While he still maintains he was not attempting to solicit sex from an undercover police officer, his lawyers announced last week that he will not be asking the Minnesota Supreme Court to consider his conviction, calling it a “futile exercise.”
The 111th Congress was sworn in last week – Craig decided not to stand for re-election, bringing to an end a career that began with his election to the House of Representatives in 1980, the year Ronald Reagan won the Presidency.
In 1982 Congressman Craig issued a denial that he was involved in a scandal involving gay sex between Congressmen and underage pages, despite the fact that he had not been publicly implicated.
He married a year later and was elected to the Senate in 1990, representing Idaho.
In February 2008 the US Senate Ethics Committee criticised Senator Craig over the incident which led to him being arrested for cruising, but decided to take no further action against him.
He was arrested on June 11th 2007 by an undercover police officer in a Minneapolis airport toilet.
He said the lawmaker had engaged in conduct “often used by persons communicating a desire to engage in sexual conduct.”
Minutes after his arrest for lewd conduct, Craig, 63, denied soliciting for sex, saying: “I’m not gay.
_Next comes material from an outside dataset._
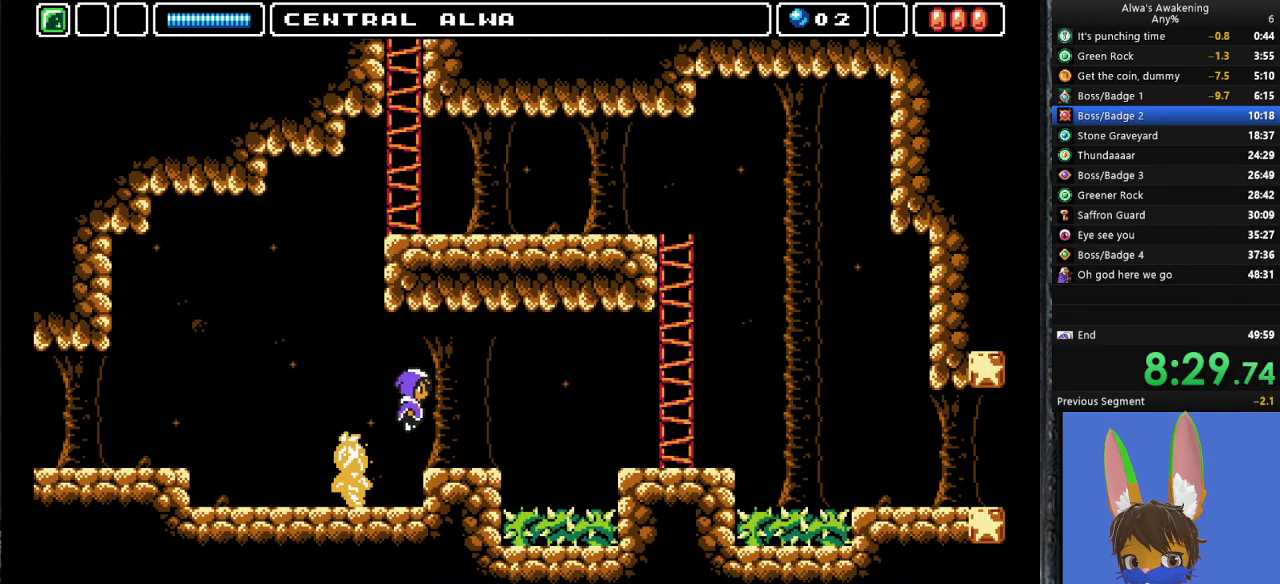
{"buttons": ["CROSS", "DPAD_RIGHT"], "left_stick": "center", "events": [[467, "CROSS", "down"]]}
I don’t do these kinds of things.”
The father of three later announced he would challenge his guilty plea and claimed that he admitted to the charge in a panic to avoid triggering a story about his sexuality in his hometown newspaper.
The six-member Ethics Committee said in a letter to Senator Craig that in their view he he “committed the offence to which you pleaded guilty” and “entered your plea knowingly, voluntarily, and intelligently.”
They said he had brought shame on the Senate by challenging his plea.
He first announced he intended to resign by September 30th 2007, then said he was reconsidering.
He later said he would wait until after his appeal against his guilty plea was heard.
Craig then announced that despite the court decision against him he would remain in the Senate until the end of his term.